BEIJING, Dec. 6, 2005-- Authorities in Guiyang, capital of Guizhou Province, announced yesterday that they had received 160 million yuan (US$20 million) from a Taiwan-based company to construct a UFO research base.
Some people in the city's Baiyun District believe they were visited by aliens in 1994, and with this new research base, they hope to reproduce the mysterious moment, through photos and historical documentation.
On November 30, 1994, more than 27 hectares of masson pines in a forest farm in the district mysteriously fell down.
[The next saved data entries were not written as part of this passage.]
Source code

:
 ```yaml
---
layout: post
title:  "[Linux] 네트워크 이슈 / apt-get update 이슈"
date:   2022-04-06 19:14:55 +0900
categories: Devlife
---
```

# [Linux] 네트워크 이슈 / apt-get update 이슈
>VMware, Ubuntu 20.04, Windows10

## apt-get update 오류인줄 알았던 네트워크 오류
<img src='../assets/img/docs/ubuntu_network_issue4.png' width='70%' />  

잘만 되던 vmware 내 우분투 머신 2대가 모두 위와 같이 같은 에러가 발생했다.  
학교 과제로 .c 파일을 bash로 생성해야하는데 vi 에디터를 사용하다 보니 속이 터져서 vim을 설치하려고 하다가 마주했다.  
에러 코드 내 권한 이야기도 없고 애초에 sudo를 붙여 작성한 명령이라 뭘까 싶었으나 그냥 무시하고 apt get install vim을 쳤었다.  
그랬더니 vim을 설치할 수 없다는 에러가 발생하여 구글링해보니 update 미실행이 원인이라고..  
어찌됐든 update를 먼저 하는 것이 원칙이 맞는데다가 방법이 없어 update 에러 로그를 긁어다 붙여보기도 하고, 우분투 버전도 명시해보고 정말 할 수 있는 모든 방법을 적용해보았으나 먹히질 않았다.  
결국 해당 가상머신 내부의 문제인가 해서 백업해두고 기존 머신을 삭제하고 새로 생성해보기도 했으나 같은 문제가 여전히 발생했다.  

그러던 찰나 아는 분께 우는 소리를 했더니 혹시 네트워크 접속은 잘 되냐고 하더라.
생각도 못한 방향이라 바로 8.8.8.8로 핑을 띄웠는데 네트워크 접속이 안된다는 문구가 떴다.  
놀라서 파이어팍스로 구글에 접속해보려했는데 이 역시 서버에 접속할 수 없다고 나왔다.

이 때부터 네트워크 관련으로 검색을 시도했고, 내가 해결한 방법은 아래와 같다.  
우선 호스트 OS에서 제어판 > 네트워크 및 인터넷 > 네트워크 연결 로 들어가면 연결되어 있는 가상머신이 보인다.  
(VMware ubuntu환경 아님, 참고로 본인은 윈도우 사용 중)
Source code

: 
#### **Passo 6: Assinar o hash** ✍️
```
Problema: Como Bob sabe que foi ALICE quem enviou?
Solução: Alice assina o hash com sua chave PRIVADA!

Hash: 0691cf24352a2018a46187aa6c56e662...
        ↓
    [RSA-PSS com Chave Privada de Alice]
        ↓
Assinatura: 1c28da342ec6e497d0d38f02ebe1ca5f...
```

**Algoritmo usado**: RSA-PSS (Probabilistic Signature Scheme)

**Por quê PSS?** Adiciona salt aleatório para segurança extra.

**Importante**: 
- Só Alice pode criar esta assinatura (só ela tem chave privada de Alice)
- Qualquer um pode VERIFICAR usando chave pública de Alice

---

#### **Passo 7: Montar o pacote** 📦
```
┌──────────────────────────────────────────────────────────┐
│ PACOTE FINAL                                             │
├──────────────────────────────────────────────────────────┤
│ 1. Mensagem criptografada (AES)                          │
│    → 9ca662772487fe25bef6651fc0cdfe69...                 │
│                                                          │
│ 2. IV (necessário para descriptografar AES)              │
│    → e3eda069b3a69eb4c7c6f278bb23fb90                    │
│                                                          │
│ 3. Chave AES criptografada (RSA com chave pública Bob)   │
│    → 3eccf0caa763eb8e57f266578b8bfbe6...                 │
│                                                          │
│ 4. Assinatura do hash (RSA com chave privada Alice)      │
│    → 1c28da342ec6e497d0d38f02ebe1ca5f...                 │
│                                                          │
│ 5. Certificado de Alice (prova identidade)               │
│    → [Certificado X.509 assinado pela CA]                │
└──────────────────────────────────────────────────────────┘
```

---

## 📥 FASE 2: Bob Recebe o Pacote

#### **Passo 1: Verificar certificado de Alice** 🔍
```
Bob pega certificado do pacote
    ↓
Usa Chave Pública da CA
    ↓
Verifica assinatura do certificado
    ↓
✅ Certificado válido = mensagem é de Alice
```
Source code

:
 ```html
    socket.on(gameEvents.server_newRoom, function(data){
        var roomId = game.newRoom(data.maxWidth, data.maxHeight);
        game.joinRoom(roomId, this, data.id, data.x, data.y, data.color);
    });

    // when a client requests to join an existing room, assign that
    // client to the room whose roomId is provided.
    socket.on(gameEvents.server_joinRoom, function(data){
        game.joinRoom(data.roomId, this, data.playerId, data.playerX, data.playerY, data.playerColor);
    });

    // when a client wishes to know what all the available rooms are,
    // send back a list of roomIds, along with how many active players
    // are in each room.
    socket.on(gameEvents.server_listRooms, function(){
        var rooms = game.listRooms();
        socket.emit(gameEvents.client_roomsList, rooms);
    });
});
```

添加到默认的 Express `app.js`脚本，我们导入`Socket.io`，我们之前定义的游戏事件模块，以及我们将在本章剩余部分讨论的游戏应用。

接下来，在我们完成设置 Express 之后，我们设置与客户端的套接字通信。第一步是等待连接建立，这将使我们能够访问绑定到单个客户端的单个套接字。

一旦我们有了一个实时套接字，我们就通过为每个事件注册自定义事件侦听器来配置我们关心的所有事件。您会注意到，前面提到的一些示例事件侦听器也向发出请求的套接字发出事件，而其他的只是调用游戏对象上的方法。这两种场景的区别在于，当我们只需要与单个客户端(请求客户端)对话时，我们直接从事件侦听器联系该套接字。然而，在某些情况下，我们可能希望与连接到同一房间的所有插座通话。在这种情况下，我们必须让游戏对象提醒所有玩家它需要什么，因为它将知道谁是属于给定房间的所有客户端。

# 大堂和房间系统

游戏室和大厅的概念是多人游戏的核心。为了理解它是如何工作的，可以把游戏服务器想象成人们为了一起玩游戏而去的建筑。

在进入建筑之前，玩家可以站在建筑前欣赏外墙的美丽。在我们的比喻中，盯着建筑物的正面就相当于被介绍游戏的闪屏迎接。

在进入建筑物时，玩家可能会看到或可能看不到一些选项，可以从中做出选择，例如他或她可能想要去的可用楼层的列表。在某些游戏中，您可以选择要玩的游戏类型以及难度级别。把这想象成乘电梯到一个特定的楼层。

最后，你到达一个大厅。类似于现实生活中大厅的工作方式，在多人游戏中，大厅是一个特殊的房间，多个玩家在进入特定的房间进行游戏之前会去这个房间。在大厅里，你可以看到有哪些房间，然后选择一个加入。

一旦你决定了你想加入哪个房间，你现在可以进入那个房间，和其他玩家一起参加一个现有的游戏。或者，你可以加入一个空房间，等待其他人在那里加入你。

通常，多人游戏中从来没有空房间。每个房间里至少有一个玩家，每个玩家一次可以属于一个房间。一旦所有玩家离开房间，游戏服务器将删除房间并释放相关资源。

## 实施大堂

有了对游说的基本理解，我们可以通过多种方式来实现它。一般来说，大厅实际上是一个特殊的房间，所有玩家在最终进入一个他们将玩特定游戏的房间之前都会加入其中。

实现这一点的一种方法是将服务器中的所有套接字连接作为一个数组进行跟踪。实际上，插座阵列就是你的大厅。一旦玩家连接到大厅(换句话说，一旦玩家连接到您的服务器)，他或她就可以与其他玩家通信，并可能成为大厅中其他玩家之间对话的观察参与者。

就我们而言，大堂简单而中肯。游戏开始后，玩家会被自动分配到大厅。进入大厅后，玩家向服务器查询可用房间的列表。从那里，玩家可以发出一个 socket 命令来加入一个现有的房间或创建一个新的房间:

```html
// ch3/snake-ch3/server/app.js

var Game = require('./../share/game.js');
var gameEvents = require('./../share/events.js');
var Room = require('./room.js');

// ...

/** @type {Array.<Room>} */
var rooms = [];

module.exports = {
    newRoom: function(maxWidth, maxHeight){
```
However, nearby plastic shelters stood intact.
An adjacent truck factory reported similar enigmas: steel pipes were strangely broken; a huge truck was found more than 20 metres away from its original place; an employee on the night shift said he had been pulled up in the air by an "unknown" force.
While some thought it was UFOs that did all these strange things, scientists said after a field trip that thunder, lightning and tornados were the probable causes.
Wang Fangchen, a biologist who visited the site right after the event, said the city's plan to build a UFO research base is "ridiculous."
"Where do they recruit scientists for the research?" he asked, before adding: "I won't oppose it if they just want to promote local tourism through the programme."
Li Jing, a senior astronomer with the National Astronomical Observatories, echoed the view.
Li said China does not have an official UFO research institute because "it needs scientists of various disciplines."
"It can be an atmospheric phenomenon, or a biological issue, or a physical reaction," Li said.
"People often mistake planes, clouds and insects, as well as strange shadows on photographs, as being UFOs," said Zhou Xiaoqiang, secretary-general with the Beijing UFO Research Association.
"If aliens really came, they would more likely appear before our eyes politely than hide themselves."